What is work? Why do we value one type of work and not another? What are we teaching our children about work?

“It’s All Hard Work,” my recent essay published in MUTHA Magazine, explores the day-to-day of raising a kid, teaching, homemaking, and trying to find peace in the middle of it all, which can feel like a real challenge sometimes given how much work there is to do. And this is how I feel with a partner who does laundry, shuttles pets to the vet, drops kids off at daycare, and even cooks. Can’t imagine parenting with a partner who doesn’t contribute like this!
But the sad truth is, many people around the world still believe that at-home work is “women’s work,” despite the fact many women work outside the home. More insidiously, this line of thinking enforces the gender binary while erasing the male, transgendered, and nonbinary folk who contribute to housework and/or stay at home with their children. It also perpetrates the false idea that gender somehow affects a person’s ability to wash a dish, fry an egg, or change a diaper.

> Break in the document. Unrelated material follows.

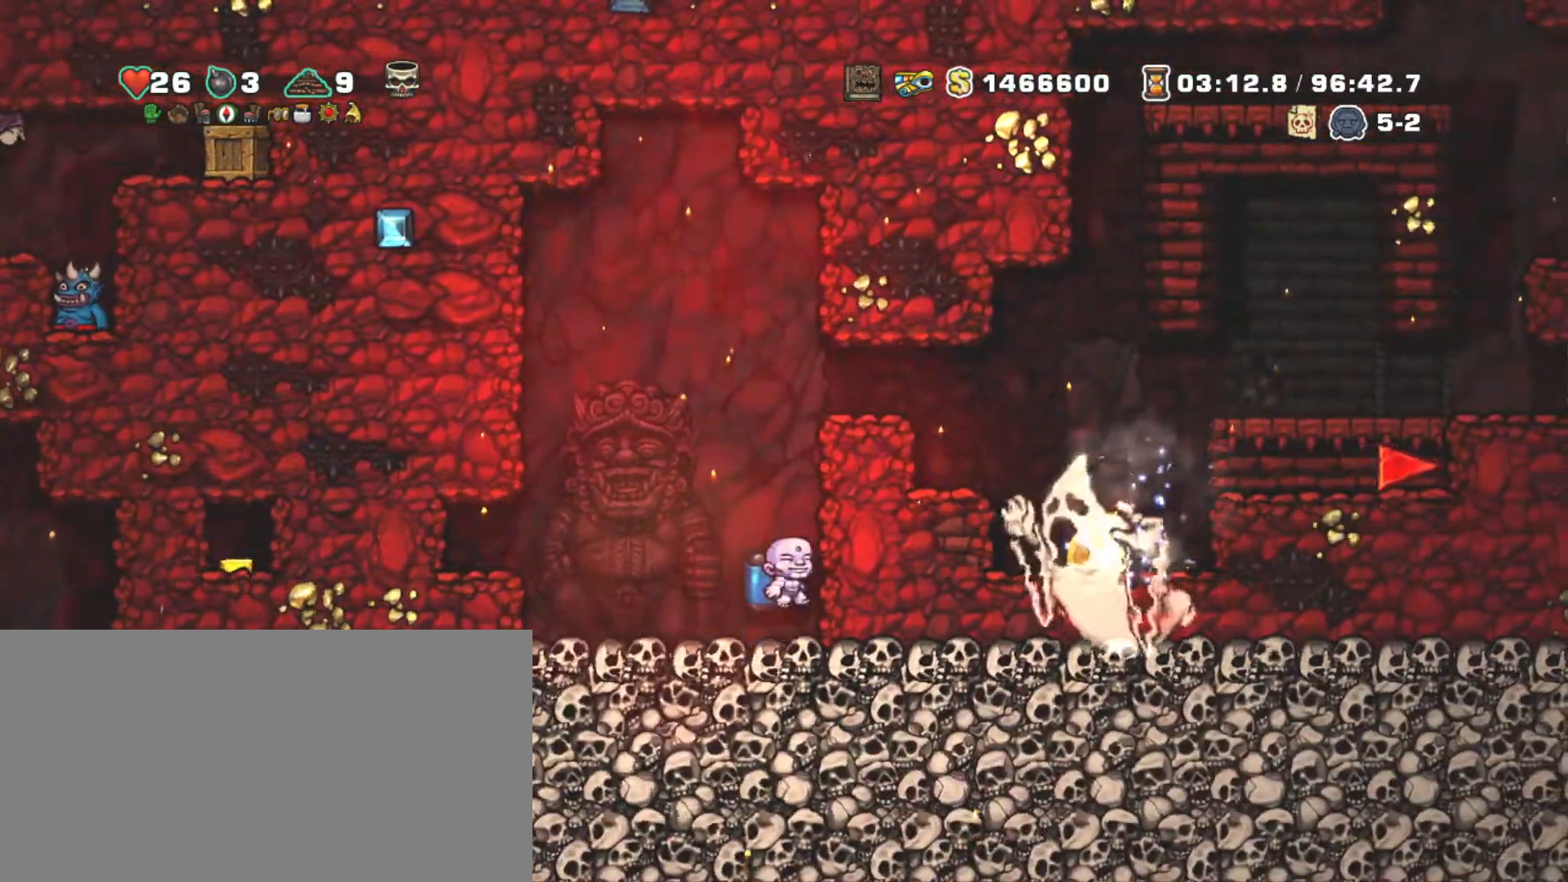
{"keys": ["right", "shift", "z"], "events": [[33, "z", "up"], [83, "z", "down"], [233, "right", "down"]]}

Another false idea that often gets tossed around is that at-home work doesn’t contribute to our economy and is therefore not valuable. This is obviously bullshit, as people who do at-home work are enabling other people to do their work. I mean, no one can focus in an office with unsupervised toddlers running around, no one can wear smelly clothes to a meeting, no one can complete any kind of work without eating. Stay-at-home parents should be getting paid for their contributions; the fact that they aren’t isn’t a reflection on the person but rather on our society.
But an even bigger reason to call bullshit on the economy argument: people DO get paid for this work! In fact, people run whole businesses based on this kind of work.

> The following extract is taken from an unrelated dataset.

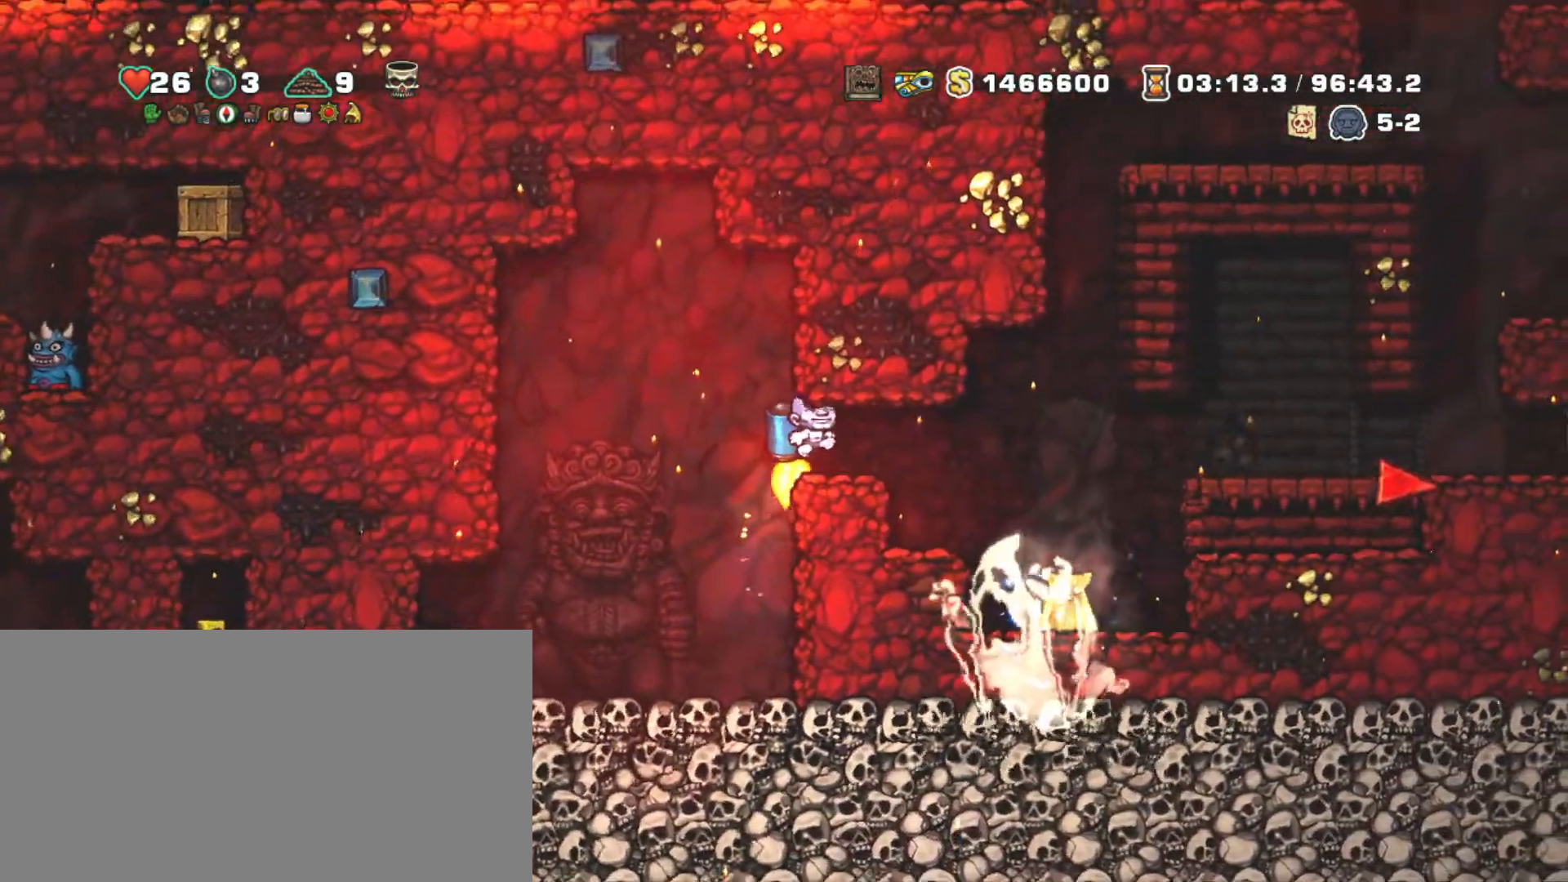
{"keys": ["right", "shift", "z"], "events": []}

Enter the intersectionality of sexism and racism. Our society devalues at-home work in part because the home was historically the woman’s domain while the professional world was created for and by men, but we also devalue it because of our country’s history of slavery. Our collective definition of work, and of worth, is based on a set of systems and beliefs created and held by colonists, mainly rich white men who owned slaves and thought black people were not fully human.
When our founding fathers wrote our constitution and created our legal system, they were not thinking about how to protect and value all types of people and all types of work. They viewed childcare, dishwashing, housekeeping, etc, as chores that were beneath them and therefore to be completed by those who were also beneath them. To earn money for this type of work was unfathomable. Even more unfathomable was the master of the house contributing to this work.

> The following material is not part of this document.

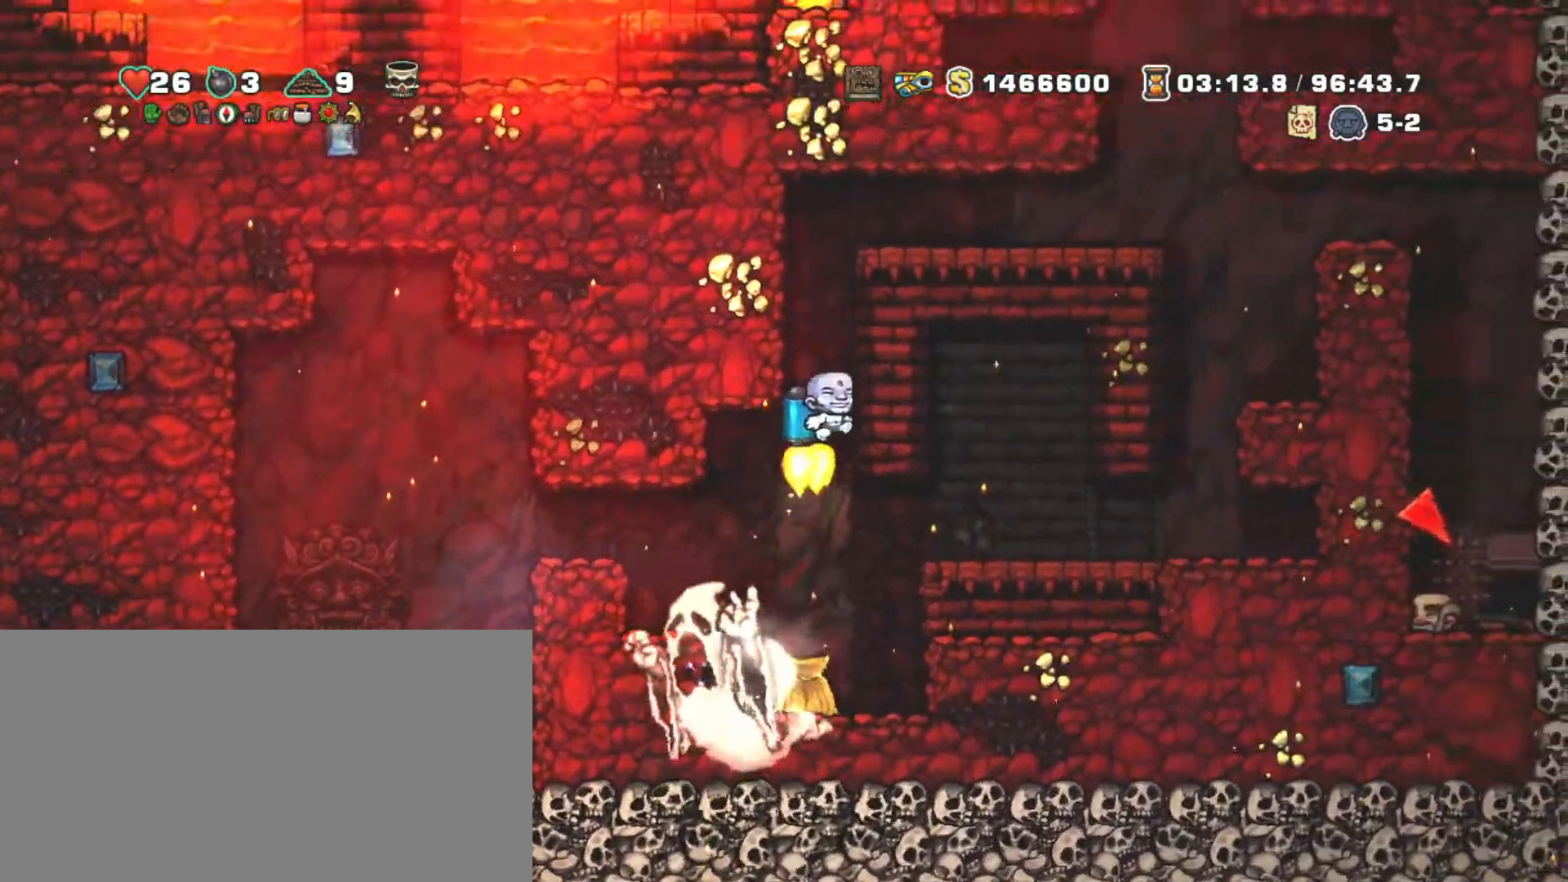
{"keys": ["right", "shift"], "events": [[500, "z", "up"]]}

In our post-slavery, post-Civil Rights era, things haven’t changed all that much. Most housecleaners, nannies, dishwashers, etc are BIPOC and/or immigrants. Most are working for white people of a higher socioeconomic class. Most are paid under-the-table without any benefits or protections, some not even earning minimum wage.
I’m not saying that all white men are racist, that they’re all in a position of economic stability, that they never work in any of the jobs I mentioned above. What I am saying is that our society’s racist and sexist ideas about work are woven into our economic, legal, and politic systems and passed down generation by generation. They are taught, and they are learned. When I observe and listen to my four-year-old child, it’s clear that he finds at-home work to be valuable, to be worthy, to be completed by every member of our household. The idea that this work is undignified and should be relegated to women and/or BIPOC is not innate.
Clearly we need to stop teaching this bullshit to our kids. But that alone isn’t enough; we also have to try to fix the damage that’s already been done.
To start: tip service workers better, including those who clean your house, wash your clothes, prepare and serve your food, and take care of your kids.
Other ways to act: support organizations that demand fair wages and protections for these workers. Present your kids with a model in which everyone contributes to at-home work. Analyze our country’s inherently sexist and racist systems and elect people who will change them. Dig deep into yourself and examine your own biases. Write about it. Talk about it. Change it.